» Your objective: What is needed is an exact copy of every entry below.

### Input for this task ###

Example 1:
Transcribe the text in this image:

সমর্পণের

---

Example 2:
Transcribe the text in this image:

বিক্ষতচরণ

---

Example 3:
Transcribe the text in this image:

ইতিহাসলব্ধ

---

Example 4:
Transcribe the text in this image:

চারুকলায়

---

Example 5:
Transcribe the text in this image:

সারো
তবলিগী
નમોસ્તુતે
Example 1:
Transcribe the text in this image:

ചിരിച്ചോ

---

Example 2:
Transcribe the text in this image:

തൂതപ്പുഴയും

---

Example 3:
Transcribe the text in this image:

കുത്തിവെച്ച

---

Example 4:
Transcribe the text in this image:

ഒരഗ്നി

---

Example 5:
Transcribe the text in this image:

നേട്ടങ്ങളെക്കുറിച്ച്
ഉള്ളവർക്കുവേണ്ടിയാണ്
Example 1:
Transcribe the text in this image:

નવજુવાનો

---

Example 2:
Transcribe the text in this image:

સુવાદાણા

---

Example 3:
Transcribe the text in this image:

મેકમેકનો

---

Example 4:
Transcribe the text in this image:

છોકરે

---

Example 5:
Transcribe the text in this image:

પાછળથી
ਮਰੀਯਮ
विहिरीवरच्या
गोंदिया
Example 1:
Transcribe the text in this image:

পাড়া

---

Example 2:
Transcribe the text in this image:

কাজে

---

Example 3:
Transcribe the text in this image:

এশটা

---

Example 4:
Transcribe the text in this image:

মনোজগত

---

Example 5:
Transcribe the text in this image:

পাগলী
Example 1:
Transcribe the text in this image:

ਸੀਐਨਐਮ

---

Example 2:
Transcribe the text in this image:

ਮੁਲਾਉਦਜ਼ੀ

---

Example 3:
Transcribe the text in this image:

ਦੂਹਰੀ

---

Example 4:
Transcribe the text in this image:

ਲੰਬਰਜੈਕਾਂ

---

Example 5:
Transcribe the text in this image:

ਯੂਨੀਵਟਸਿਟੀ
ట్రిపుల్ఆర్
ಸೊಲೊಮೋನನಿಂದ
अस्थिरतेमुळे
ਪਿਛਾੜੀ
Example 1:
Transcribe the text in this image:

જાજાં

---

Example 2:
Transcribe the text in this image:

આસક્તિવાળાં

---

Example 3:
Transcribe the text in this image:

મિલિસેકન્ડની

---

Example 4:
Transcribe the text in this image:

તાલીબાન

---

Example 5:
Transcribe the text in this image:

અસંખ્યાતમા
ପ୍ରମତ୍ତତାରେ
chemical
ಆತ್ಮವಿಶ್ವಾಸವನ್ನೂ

###

» Task response:
Example 1:
Transcribe the text in this image:

সমর্পণের

---

Example 2:
Transcribe the text in this image:

বিক্ষতচরণ

---

Example 3:
Transcribe the text in this image:

ইতিহাসলব্ধ

---

Example 4:
Transcribe the text in this image:

চারুকলায়

---

Example 5:
Transcribe the text in this image:

সারো
তবলিগী
નમોસ્તુતે
Example 1:
Transcribe the text in this image:

ചിരിച്ചോ

---

Example 2:
Transcribe the text in this image:

തൂതപ്പുഴയും

---

Example 3:
Transcribe the text in this image:

കുത്തിവെച്ച

---

Example 4:
Transcribe the text in this image:

ഒരഗ്നി

---

Example 5:
Transcribe the text in this image:

നേട്ടങ്ങളെക്കുറിച്ച്
ഉള്ളവർക്കുവേണ്ടിയാണ്
Example 1:
Transcribe the text in this image:

નવજુવાનો

---

Example 2:
Transcribe the text in this image:

સુવાદાણા

---

Example 3:
Transcribe the text in this image:

મેકમેકનો

---

Example 4:
Transcribe the text in this image:

છોકરે

---

Example 5:
Transcribe the text in this image:

પાછળથી
ਮਰੀਯਮ
विहिरीवरच्या
गोंदिया
Example 1:
Transcribe the text in this image:

পাড়া

---

Example 2:
Transcribe the text in this image:

কাজে

---

Example 3:
Transcribe the text in this image:

এশটা

---

Example 4:
Transcribe the text in this image:

মনোজগত

---

Example 5:
Transcribe the text in this image:

পাগলী
Example 1:
Transcribe the text in this image:

ਸੀਐਨਐਮ

---

Example 2:
Transcribe the text in this image:

ਮੁਲਾਉਦਜ਼ੀ

---

Example 3:
Transcribe the text in this image:

ਦੂਹਰੀ

---

Example 4:
Transcribe the text in this image:

ਲੰਬਰਜੈਕਾਂ

---

Example 5:
Transcribe the text in this image:

ਯੂਨੀਵਟਸਿਟੀ
ట్రిపుల్ఆర్
ಸೊಲೊಮೋನನಿಂದ
अस्थिरतेमुळे
ਪਿਛਾੜੀ
Example 1:
Transcribe the text in this image:

જાજાં

---

Example 2:
Transcribe the text in this image:

આસક્તિવાળાં

---

Example 3:
Transcribe the text in this image:

મિલિસેકન્ડની

---

Example 4:
Transcribe the text in this image:

તાલીબાન

---

Example 5:
Transcribe the text in this image:

અસંખ્યાતમા
ପ୍ରମତ୍ତତାରେ
chemical
ಆತ್ಮವಿಶ್ವಾಸವನ್ನೂ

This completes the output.